### Exercise prompt
With every picture left out, give the data below back exactly.

BEGIN Listed records

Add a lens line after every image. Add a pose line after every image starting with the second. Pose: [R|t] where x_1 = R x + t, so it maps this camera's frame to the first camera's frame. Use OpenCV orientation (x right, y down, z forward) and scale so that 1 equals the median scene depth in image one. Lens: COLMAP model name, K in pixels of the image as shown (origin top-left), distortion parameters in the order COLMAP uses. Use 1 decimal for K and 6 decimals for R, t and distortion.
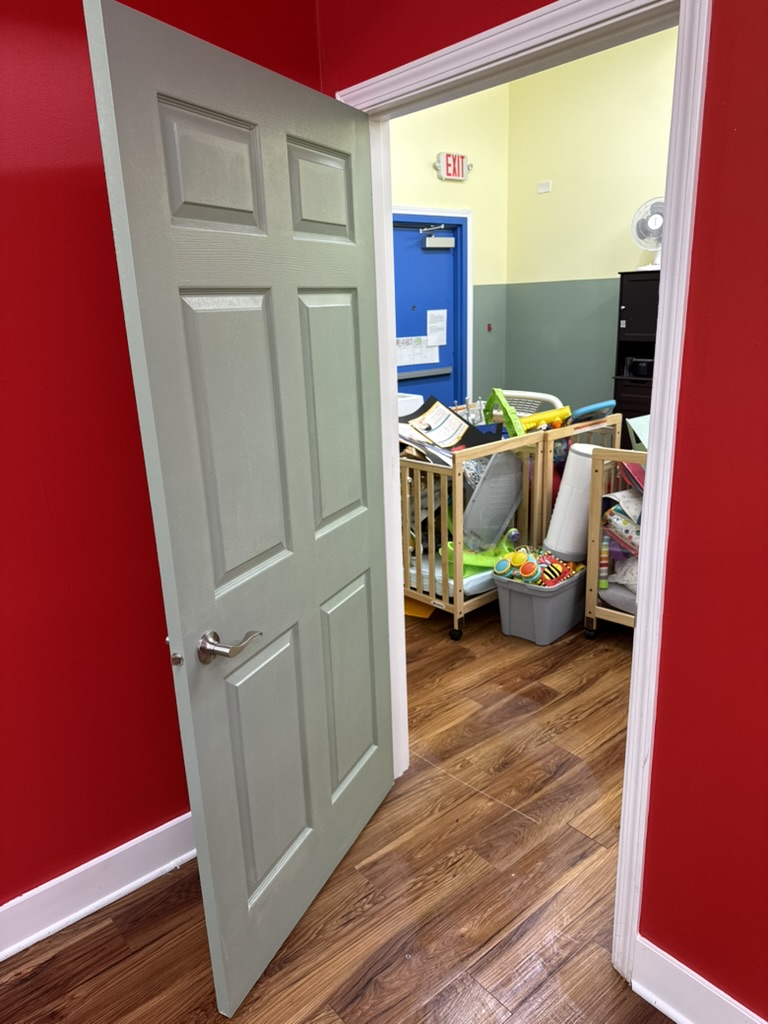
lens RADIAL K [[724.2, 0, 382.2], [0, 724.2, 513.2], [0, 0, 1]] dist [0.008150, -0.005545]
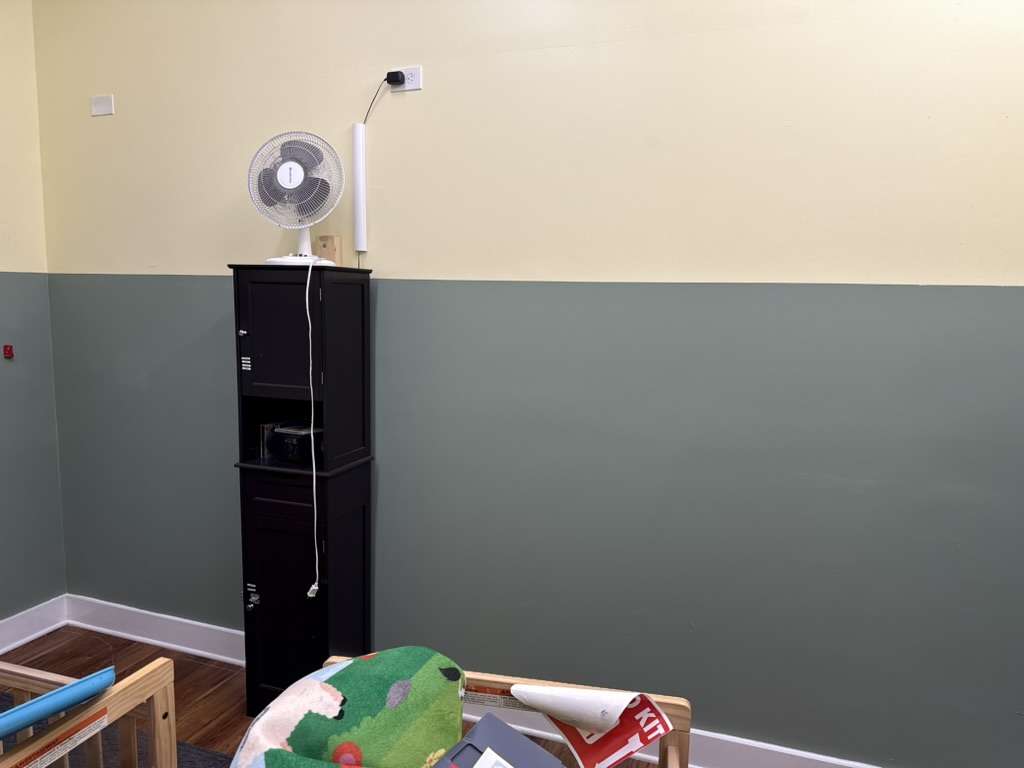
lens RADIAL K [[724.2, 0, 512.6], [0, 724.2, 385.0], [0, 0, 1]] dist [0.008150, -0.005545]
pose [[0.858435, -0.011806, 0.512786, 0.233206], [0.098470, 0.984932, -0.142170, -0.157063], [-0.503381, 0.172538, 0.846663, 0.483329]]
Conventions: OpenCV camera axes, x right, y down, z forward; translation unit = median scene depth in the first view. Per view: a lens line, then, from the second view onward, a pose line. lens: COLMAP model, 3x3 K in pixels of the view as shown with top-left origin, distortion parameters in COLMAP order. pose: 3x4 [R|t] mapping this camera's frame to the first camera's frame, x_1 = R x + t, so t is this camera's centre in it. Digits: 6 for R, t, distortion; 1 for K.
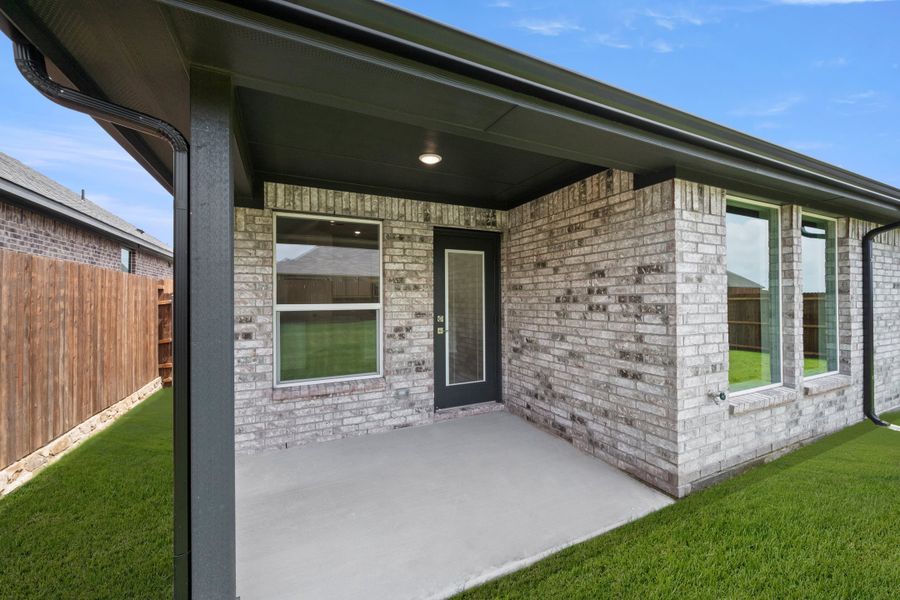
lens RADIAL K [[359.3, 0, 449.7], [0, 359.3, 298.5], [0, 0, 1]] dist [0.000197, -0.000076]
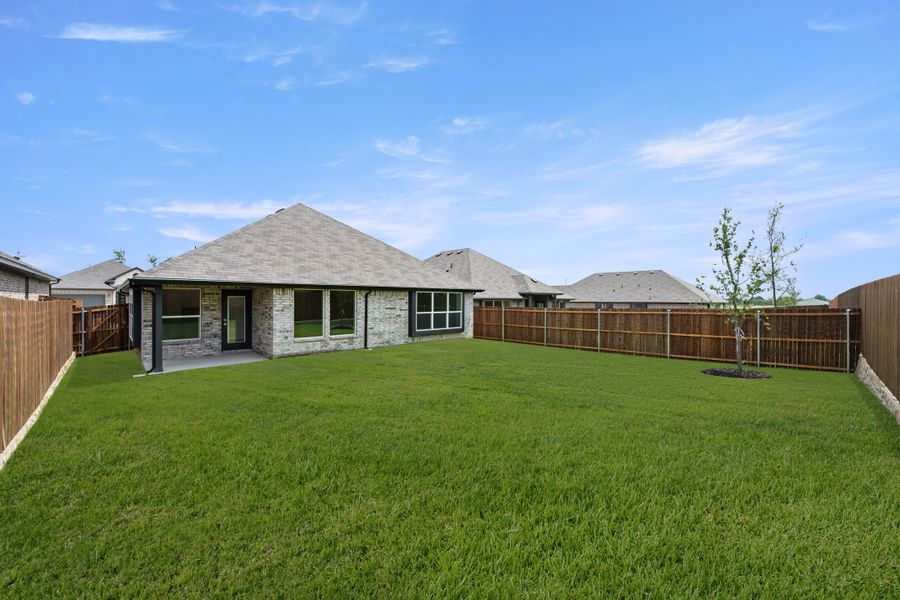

END Listed records

### Response below
Add a lens line after every image. Add a pose line after every image starting with the second. Pose: [R|t] where x_1 = R x + t, so it maps this camera's frame to the first camera's frame. Use OpenCV orientation (x right, y down, z forward) and scale so that 1 equals the median scene depth in image one. Lens: COLMAP model name, K in pixels of the image as shown (origin top-left), distortion parameters in the order COLMAP uses. Use 1 decimal for K and 6 decimals for R, t and distortion.
lens RADIAL K [[724.2, 0, 382.2], [0, 724.2, 513.2], [0, 0, 1]] dist [0.008150, -0.005545]
lens RADIAL K [[724.2, 0, 512.6], [0, 724.2, 385.0], [0, 0, 1]] dist [0.008150, -0.005545]
pose [[0.858435, -0.011806, 0.512786, 0.233206], [0.098470, 0.984932, -0.142170, -0.157063], [-0.503381, 0.172538, 0.846663, 0.483329]]
Conventions: OpenCV camera axes, x right, y down, z forward; translation unit = median scene depth in the first view. Per view: a lens line, then, from the second view onward, a pose line. lens: COLMAP model, 3x3 K in pixels of the view as shown with top-left origin, distortion parameters in COLMAP order. pose: 3x4 [R|t] mapping this camera's frame to the first camera's frame, x_1 = R x + t, so t is this camera's centre in it. Digits: 6 for R, t, distortion; 1 for K.
lens RADIAL K [[359.3, 0, 449.7], [0, 359.3, 298.5], [0, 0, 1]] dist [0.000197, -0.000076]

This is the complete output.